Planning policy in relation to lignite mining seeks to balance the economic benefits with environmental effects. Applications would therefore be required to be accompanied by an environmental statement which details the likely significant effects of the proposal and mitigation measures. The attached guidance should also be considered.
- Lignite Policy - (including Terms for Mining Licence)
The UK’s Extractive Industries Transparency Initiative (EITI)
EITI is an international initiative to improve the transparency of payments by extractive businesses to governments. Its website can be viewed at:
Since 2015, at official level, DfE has provided the EITI secretariat with information on Northern Ireland activities with regard to the extraction of minerals (including gold, silver, base metals and industrial minerals as well as stone, gravel and other aggregates from Northern Ireland mines and quarries). Currently DfE sits on the Multi Stakeholder Group (MSG) of UKEITI as a government representative.
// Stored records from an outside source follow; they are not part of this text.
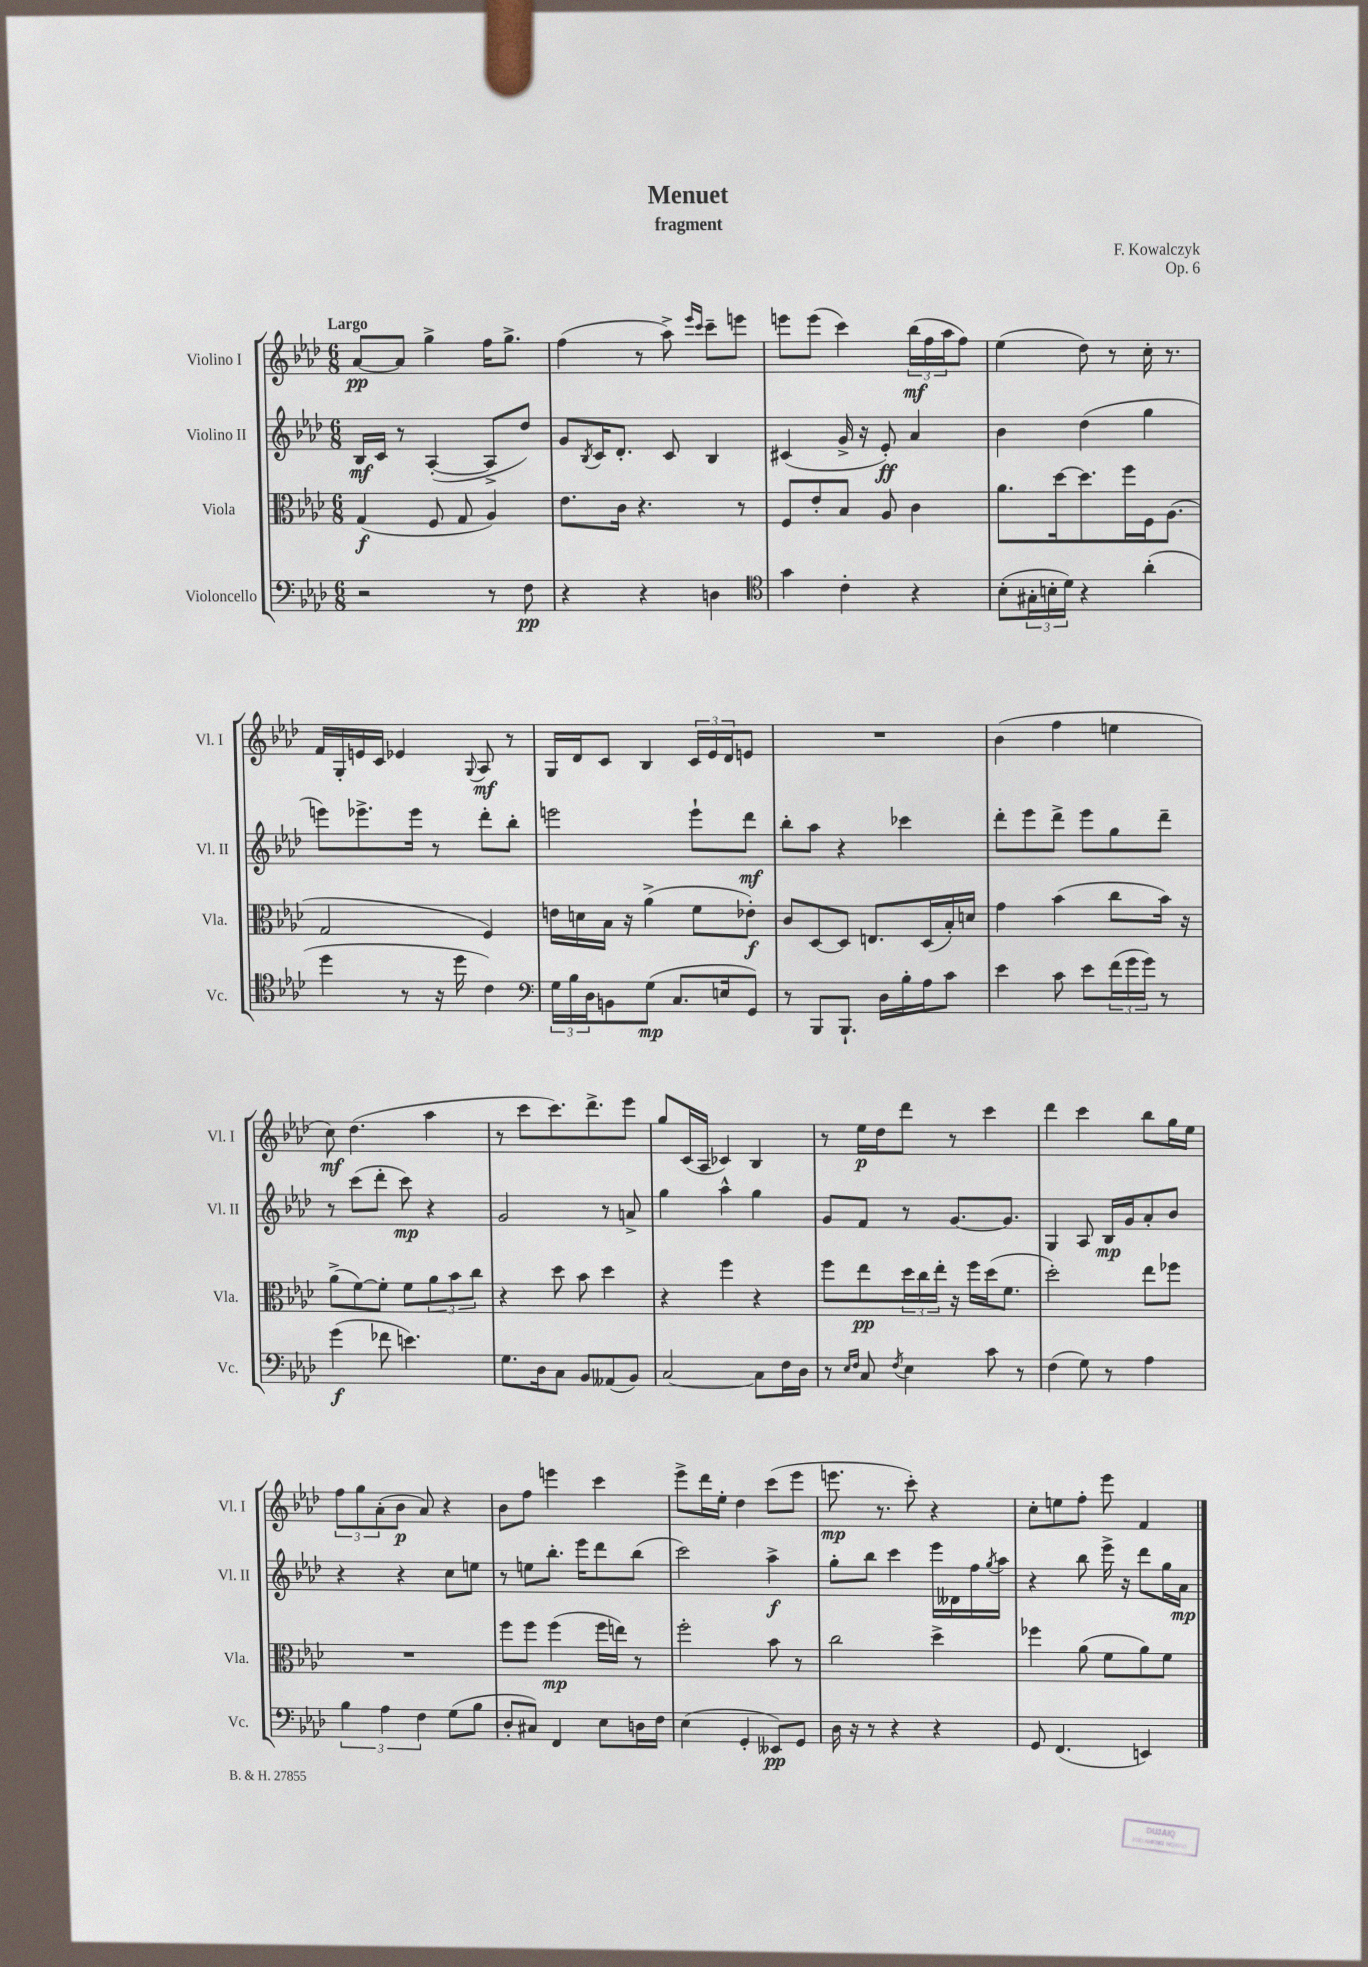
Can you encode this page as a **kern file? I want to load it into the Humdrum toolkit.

**kern	**kern	**kern	**kern
*staff4	*staff3	*staff2	*staff1
*clefF4	*clefC3	*clefG2	*clefG2
*k[b-e-a-d-]	*k[b-e-a-d-]	*k[b-e-a-d-]	*k[b-e-a-d-]
*M6/8	*M6/8	*M6/8	*M6/8
2r	(4G	16B-	[8a-
.	.	16c	.
.	.	8r	8a-]
.	8F	([4A-'	4gg^
.	8G	.	.
8r	4A-)	8A-^]	16ff
.	.	.	8.gg^
8F	.	8dd-)	.
=	=	=	=
4r	8.e-	8g	(4ff
.	.	8qB-	.
.	.	16c	.
.	16c	8.d-'	.
4r	4.r	.	8r
.	.	8c	8aa-^)
.	.	.	16qqeee-
.	.	.	16qqccc
4D	.	4B-	8ccc~
.	8r	.	8eee
=	=	=	=
*clefC4	*	*	*
4g	8F	(4c#	8eee
.	8e-'	.	(8eee
4c'	8B-	16g^	4ccc)
.	.	16r	.
.	8A-	8e-')	.
4r	4c	4a-	(24bb-
.	.	.	24ff
.	.	.	24aa-
.	.	.	8ff)
=	=	=	=
(8B-'	8.a-	4b-	(4ee-
24G#'	.	.	.
24B'	.	.	.
.	[16dd-	.	.
24d-)	.	.	.
4r	8.dd-]	(4dd-	8dd-)
.	.	.	8r
.	16ff	.	.
(4a-'	16F	4gg	16cc'
.	(8.A-	.	8.r
=	=	=	=
4dd-	2G	8eee)	16f
.	.	.	16G'
.	.	8.eee-^	16e
.	.	.	16c
8r	.	.	4e-
.	.	16eee-	.
16r	.	8r	.
16dd-	.	.	.
.	.	.	8qqG
4c)	4F)	8ddd-'	8A-
.	.	8bb-'	8r
=	=	=	=
*clefF4	*	*	*
24G	16e	2eee	16G
24B-	.	.	.
.	16d	.	16d-
24D-	.	.	.
8BB	16B-	.	8c
.	16r	.	.
(8G	(4a-^	.	4B-
8.C	.	.	.
.	8f	8eee`	24c
.	.	.	24e-
16E	.	.	.
.	.	.	24d-
8GG)	8e-')	8ddd-	8e
=	=	=	=
8r	8c	8bb-'	2.r
8BBB-	[8D-	8aa-	.
8.BBB-`	8D-]	4r	.
.	8.E	.	.
16D-	.	.	.
16B-'	.	4ccc-	.
16A-	(16D-	.	.
8c	16B-')	.	.
.	16d	.	.
=	=	=	=
4e-	4g	8ddd-'	(4b-
.	.	8eee-	.
8c	(4b-	8ddd-^	4ff
8e-	.	8eee-	.
(24f	8cc	8gg	4ee
24g	.	.	.
24g)	.	.	.
8r	16b-)	8ddd-~	.
.	16r	.	.
=	=	=	=
(4g	(8a-^	8r	8cc)
.	[8f)	(8ccc	(4.dd-
8f-	8f']	8ddd-'	.
4.e)	8f	8ccc)	.
.	12a-	4r	4aa-
.	12b-	.	.
.	12cc	.	.
=	=	=	=
8.G	4r	2g	8r
.	.	.	8ccc
16D-	.	.	.
8C	8dd-	.	8.ccc)
8BB-	8b-	.	.
.	.	.	8.ddd-^
(8AA--	4dd-	8r	.
8BB-)	.	8a^	8eee-
=	=	=	=
[2C	4r	4gg	8gg
.	.	.	(16c
.	.	.	16A-
.	4ff	4aa-^^	4c-)
8C]	4r	4gg	4B-
16F	.	.	.
16D-	.	.	.
=	=	=	=
8r	8ff	8g	8r
16qqE-	.	.	.
16qqF	.	.	.
8C	8ee-	8f	16ee-
.	.	.	16dd-
8qF	.	.	.
4E-	24dd-	8r	8ddd-
.	24cc	.	.
.	24ee-'	.	.
.	16r	[8.g	8r
.	16ff	.	.
8c	(16dd-	.	4ccc
.	8.f	8.g]	.
8r	.	.	.
=	=	=	=
(4F	2dd-')	4G	4ddd-
8G)	.	8A-	4ccc
8r	.	16B-	.
.	.	16g	.
4A-	8ee-	8a-'	8bb-
.	8ff-	8b-	16gg
.	.	.	16ee-
=	=	=	=
6B-	2.r	4r	12ff
.	.	.	12gg
6A-	.	.	(12a-'
.	.	4r	8b-
6F	.	.	.
.	.	.	8a-)
(8G	.	8cc	4r
8B-	.	8ee	.
=	=	=	=
8D-'	8ff	8r	8b-
8C#)	8ff	8ee	8ff
4FF	(4ff	8.bb-'	4eee
.	.	16eee-	.
8E-	16ff	8ddd-	4ccc
.	16ee)	.	.
16D	8r	(8bb-	.
16F	.	.	.
=	=	=	=
(4E-	2ff'	2ccc)	8eee-^
.	.	.	16ddd-
.	.	.	16ee-'
4GG'	.	.	4dd-
8EE--)	8b-	4aa-^	(8ccc
8GG	8r	.	8eee-
=	=	=	=
16D-	2cc	8gg'	8.eee
16r	.	.	.
8r	.	8bb-	.
.	.	.	8.r
4r	.	4ccc	.
.	.	.	8ccc')
4r	4dd-^	16eee-	4r
.	.	16d--	.
.	.	16ff	.
.	.	8qgg	.
.	.	16aa-	.
=	=	=	=
8GG	4ff-	4r	8cc'
(4.FF	.	.	8ee
.	(8a-	8bb-	8ff'
.	8f	16eee-^	8eee-
.	.	16r	.
4EE)	8a-)	8ddd-	4f
.	8f	16gg	.
.	.	16a-	.
==	==	==	==
*-	*-	*-	*-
The UK’s Extractive Industries Transparency Initiative annual reports
The UK’s EITI Secretariat published on 20 December 2019 its fifth UK EITI report covering the year 2018. This report includes a contextual report describing the activities of the extractive industries in the UK and provides information about the value and importance of the industry to the UK.
- 5th UK EITI report covering the year 2018
- 4th UK EITI report covering the year 2017
- 3rd UK EITI report covering the year 2016
Statutory Rules 2010
On 30 April 2010, the Department made two new Statutory Rules.
The Hydrocarbons Licensing Directive Regulations (Northern Ireland) 2010
The Hydrocarbons Licensing Directive Regulations (Northern Ireland) 2010 implement Council Directive 94/22/EC in Northern Ireland by introducing new arrangements and requirements for granting and using licences relating to the prospection, exploration and production of hydrocarbons.
The Petroleum Production (Amendment) Regulations (Northern Ireland) 2010
The Petroleum Production (Amendment) Regulations (Northern Ireland) 2010 amend the existing Petroleum Production Regulations (Northern Ireland) 1987 to complement the Hydrocarbons Licensing Directive Regulations by introducing new requirements for applications for petroleum licences and new provisions for licences.
The amendments will bring licensing arrangements here more closely into line with those in Great Britain.
Both sets of Regulations were laid before the Assembly on 5th May 2010 and came into operation on 28 May 2010.